Post A Popularity: (10+15)(24-3)/200 = 2.625
Post B Popularity: (10+1)(3-0)/20 = 1.65
That looks a bit better. Post B is doing well. It has been rated overwhelmingly well by people who looked at it and definitely deserves attention. Post A is controversial, but has inspired a lot of talk by a lot of different people and definitely deserves some more attention based on the fact that good discussions are happening.
It could be argued that this system isn't weighing downvotes heavily enough. There's an easy fix for that. Add another constant, Q2, to weigh the downvotes more heavily as needed.
(Q1+C)(U-D*Q2)/V
Great!
The nice thing about this formula is that it's self-correcting. Let's say some stupid post somehow gets a lot of discussion and upvotes early on. It rockets to the top of the charts. Now people can downvote it, and it will quickly disappear. Or even if they don't bother to downvote it, just looking at the post, deciding it's not interesting and choosing not to interact will increase the value of V, causing the post to lose some rating every time it's viewed and not interacted with. V will have less of an impact on posts that already have a large V value, so failing to interact with a post that already has 1000 views will be far less impactful than failing to interact with a post that only has 10 views. This means that good quality posts with heavy interactions and upvotes will tend to stay at the top.
The last factor to consider is the age of the post, A. This really isn't a big issue, but there are some minor problems that could occur such as a post being pushed to the very top of the popularity charts because it has 3 views, 3 upvotes and a comment. While it would quickly self-correct within a few views, this would lead to unnecessary churn in the top posts with a lot of posts cycling in and out very quickly.
As such, it would be good to somehow incorporate the age of the post, A into the formula. I'm not exactly sure on how this part should go, but I suspect that we would want posts to have some minimum age (Say, 1 hour) and some maximum age (7 days) to prevent new content from churning the feed 24/7, and to prevent old content from never disappearing.
Would this work?
No.
This is an idealistic formula. It assumes that all voters are well-intentioned. More importantly, it has a utopian vision wherein I assume that all actors are acting in the best interests of the platform. In a world where there aren't bots, this is a beautiful way of curating content. Content with a high percentage of upvotes becomes more visible. Content with a high percentage of downvotes becomes less visible. Content with a lot of views but very few votes becomes less visible. And so on.

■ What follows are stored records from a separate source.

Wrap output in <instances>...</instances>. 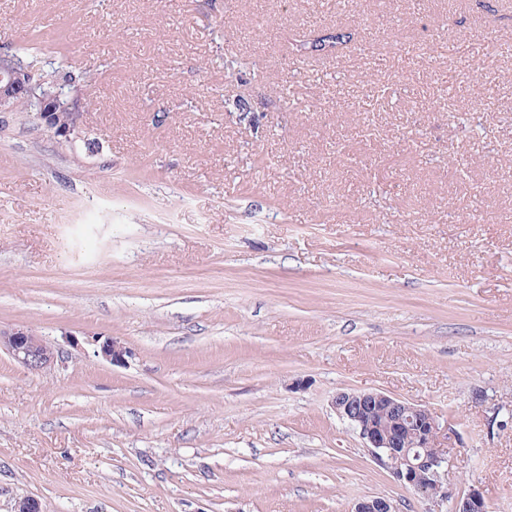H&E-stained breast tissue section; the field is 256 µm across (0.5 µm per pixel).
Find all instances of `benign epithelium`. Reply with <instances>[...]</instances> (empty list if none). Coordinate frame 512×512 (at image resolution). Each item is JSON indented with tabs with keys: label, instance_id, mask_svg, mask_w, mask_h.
I'll return each mask as SVG.
<instances>
[{
	"label": "benign epithelium",
	"instance_id": "benign-epithelium-1",
	"mask_svg": "<svg viewBox=\"0 0 512 512\" xmlns=\"http://www.w3.org/2000/svg\"><path fill=\"white\" fill-rule=\"evenodd\" d=\"M33 74L16 66L0 67V112L13 109L28 97ZM64 88L44 91L40 120L54 135L71 138L76 126L64 113L73 111L79 97L62 101ZM7 351L29 370L39 371L57 361L59 353L33 330L19 327L0 329V350ZM98 356L112 364L125 363L129 351L108 338L97 346ZM332 405L336 414L354 427L379 465L390 471L403 486L426 500L448 498L442 474L448 464L436 416L427 408L406 402L379 390H341ZM351 512H399L397 504L383 497L357 501ZM454 512H489L481 491L472 488L456 500Z\"/></svg>",
	"mask_w": 512,
	"mask_h": 512
}]
</instances>
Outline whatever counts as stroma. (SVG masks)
Wrapping results in <instances>:
<instances>
[{
    "mask_svg": "<svg viewBox=\"0 0 512 512\" xmlns=\"http://www.w3.org/2000/svg\"><path fill=\"white\" fill-rule=\"evenodd\" d=\"M36 33L84 108L0 112V329L60 355L0 351V512H512V0H0V55ZM348 389L434 413L452 499ZM349 41L350 34L341 29H338L336 30L335 34L332 33L322 38L317 37L313 40L302 41L299 45V51L304 50L305 53L311 55H329L338 51L339 48L345 46ZM309 49L317 52L325 50V52L313 54L308 51ZM64 88L53 86L51 89L44 91L38 115L54 135L69 140L71 135L75 133L77 126L70 125L62 112H72L74 105H78L80 102L79 97L75 95L63 104L61 98L66 97ZM6 350L28 370L39 371L57 361L59 353L33 330L19 327L0 329V350ZM332 405L401 485L426 500L448 499L442 481L448 448L429 409L379 390H341Z\"/></svg>",
    "mask_w": 512,
    "mask_h": 512,
    "instance_id": "obj_1",
    "label": "stroma"
}]
</instances>
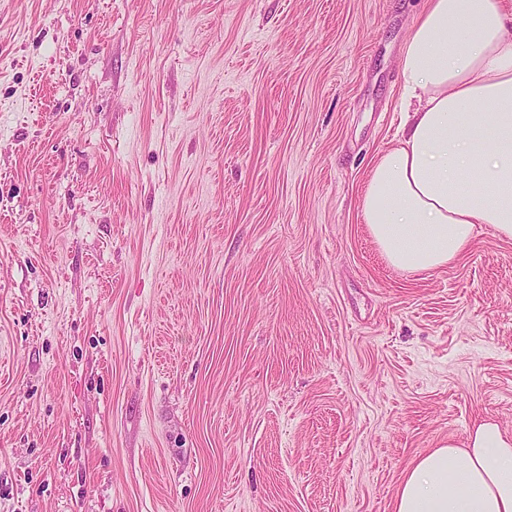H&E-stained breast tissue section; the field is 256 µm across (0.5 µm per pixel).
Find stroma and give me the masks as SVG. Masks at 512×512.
Wrapping results in <instances>:
<instances>
[{
	"instance_id": "obj_1",
	"label": "stroma",
	"mask_w": 512,
	"mask_h": 512,
	"mask_svg": "<svg viewBox=\"0 0 512 512\" xmlns=\"http://www.w3.org/2000/svg\"><path fill=\"white\" fill-rule=\"evenodd\" d=\"M425 0H0V512H390L512 430V240L359 208Z\"/></svg>"
}]
</instances>
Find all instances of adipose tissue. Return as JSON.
<instances>
[{
	"label": "adipose tissue",
	"instance_id": "obj_1",
	"mask_svg": "<svg viewBox=\"0 0 512 512\" xmlns=\"http://www.w3.org/2000/svg\"><path fill=\"white\" fill-rule=\"evenodd\" d=\"M400 76L403 132L373 164L360 204L387 264L447 266L481 224L512 240V9L427 0ZM391 512H512V432L483 419L463 442L417 455Z\"/></svg>",
	"mask_w": 512,
	"mask_h": 512
}]
</instances>
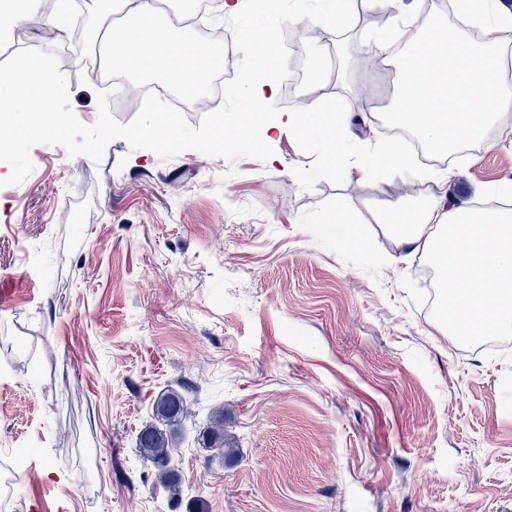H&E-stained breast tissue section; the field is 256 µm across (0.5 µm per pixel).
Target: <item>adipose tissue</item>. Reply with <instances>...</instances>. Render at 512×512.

Sadly, the real world of SteemIt has bots. So many bots. The instant this formula is implemented, bots would be gaming the system. We'd see services with hundreds of 0SP bots upvoting and downvoting posts in no time at all. Until the bot problems are solved and the community finds a solution to all of the automated voting that's going on, it's very difficult to solve the curation problems.
I present this article not as a solution for present-day problems, but as a future consideration for how curation should work in an ideal environment.